Democrat Dianne Feinstein, California's senior U.S. senator, has thrown her weight behind the effort to defeat Proposition 19, the Regulate, Control and Tax Cannabis Initiative of 2010. Apparently Feinstein believes that California's present pot prohibition, which was initially enacted in 1913 yet has done nothing to reduce the plant's availability or use, is worth keeping.
Much of the public disagrees; that is why the voters this November will decide on an alternative. Proposition 19 would allow adults 21 years and older to privately possess and cultivate small quantities of marijuana for personal use. (Consuming marijuana in public would remain subject to punishment.) It would also permit local governments to regulate the retail sale and commercial cultivation of cannabis for adults.
Proposition 19's proponents maintain that the enactment of sensible regulations and age restrictions regarding marijuana's production, distribution and consumption will limit youth access to pot and better protect public safety. Feinstein disagrees, calling the measure "a jumbled legal nightmare that will make our highways, our workplaces and our communities less safe."
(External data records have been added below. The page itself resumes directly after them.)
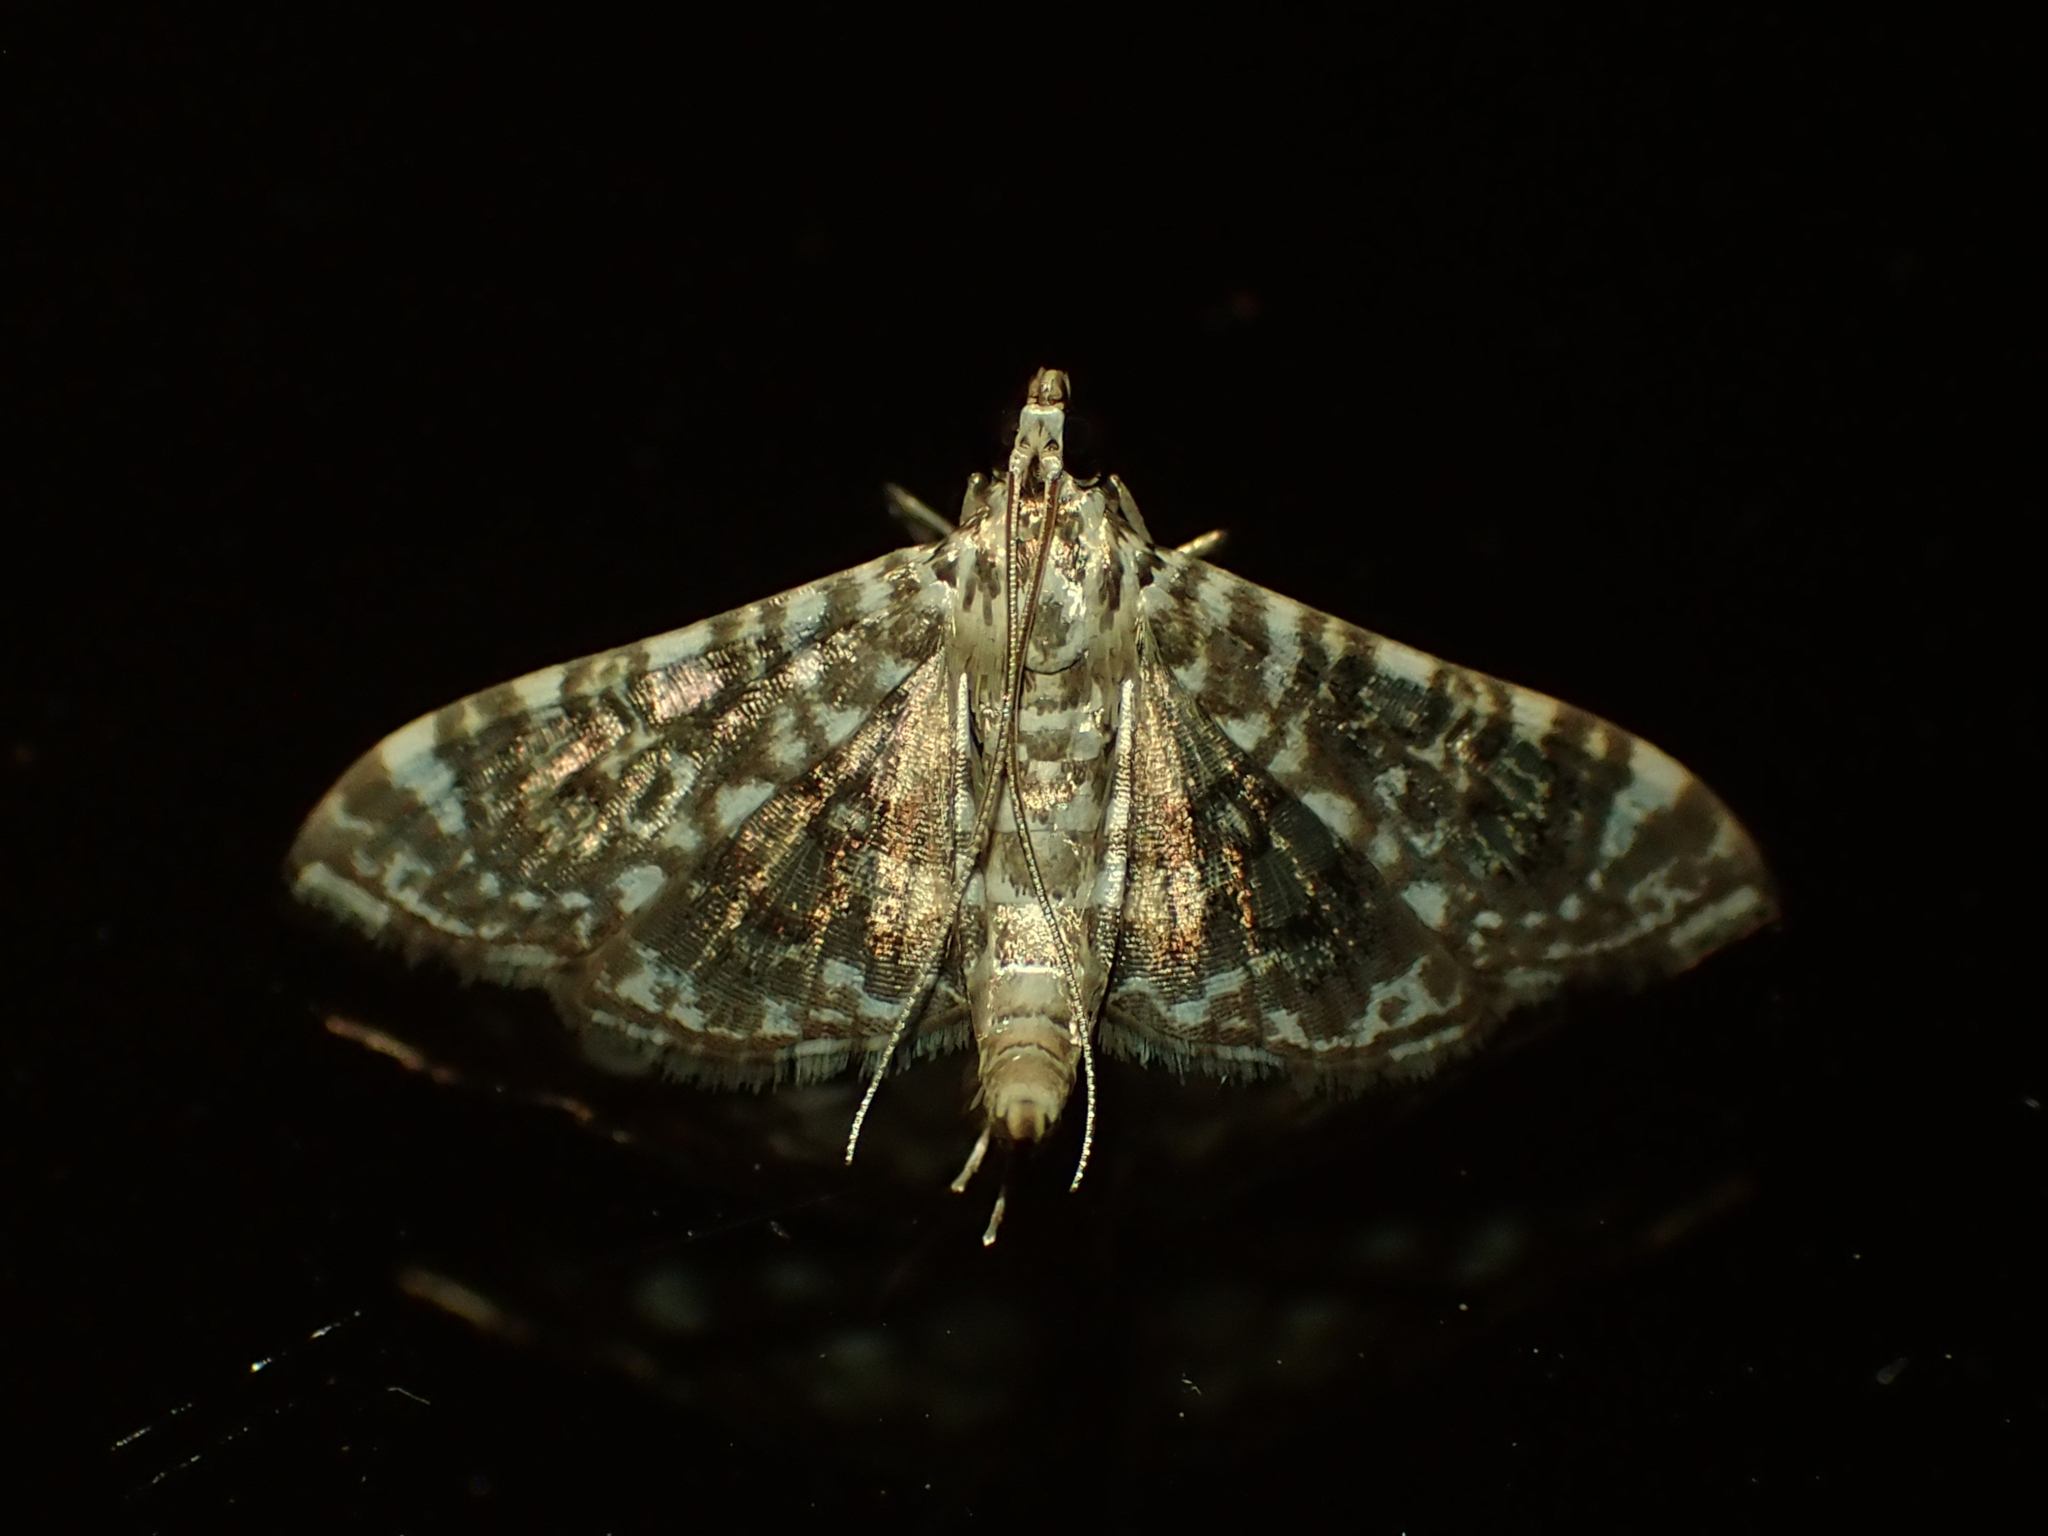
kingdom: Animalia
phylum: Arthropoda
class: Insecta
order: Lepidoptera
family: Crambidae
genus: Glyphodes
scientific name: Glyphodes onychinalis
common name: Swan plant moth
Let's assess her argument point by point. First, Proposition 19 explicitly states that it will not amend or undermine existing state law criminalizing motorists who operate a vehicle while impaired by pot. Driving under the influence of marijuana is already illegal in California, and violators are vigorously prosecuted. This fact will not change under the initiative.
Second, Proposition 19 in no way undermines federal drug-free workplace rules, just as the state's 14-year experience with legalized medical marijuana has not done so. Further, it does not limit the ability of employers to sanction or fire employees who show up to work under the influence of pot. Just as a private or public employer today may dismiss workers for being impaired by legal alcohol, employers in the future will continue to be able to fire employees who arrive to work under the influence of marijuana.
Third, Proposition 19 seeks to enhance the safety of California's communities by removing the commercial cultivation and distribution of marijuana from criminal entrepreneurs and moving it into the hands of licensed, regulated business people.
Proposition 19 would also allow local governments to reallocate law enforcement resources toward more serious crimes. Presently in California, more than 60,000 people annually are arrested for minor marijuana possession offenses. Proposition 19 would eliminate many of these needless arrests. The measure's approval would unburden the courts, save millions in taxpayer dollars and allow police to spend their time targeting more serious criminal activity.
Marijuana is not a harmless substance, but this fact is precisely why its commercial distribution ought to be legal and regulated in a manner similar to the licensed distribution of alcohol and cigarettes, two legal substances that cause far greater harm to the individual user and to society as a whole than cannabis ever could. Society doesn't tax and regulate alcohol because it's innocuous; it does so because we recognize that it temporarily alters mood and behavior and thus should be regulated accordingly. There's no reason why this same principle ought not to apply to cannabis.
It is time to bring long-overdue oversight to a market that is presently unregulated, untaxed, uncontrolled and monopolized by criminal entrepreneurs. It is time to replace nearly 100 years of failed marijuana prohibition with a policy of sensible cannabis regulation.
Paul Armentano is the deputy director of NORML, the National Organization for the Reform of Marijuana Laws. He is the coauthor of the book, "Marijuana Is Safer: So Why Are We Driving People to Drink?" (Chelsea Green, 2009).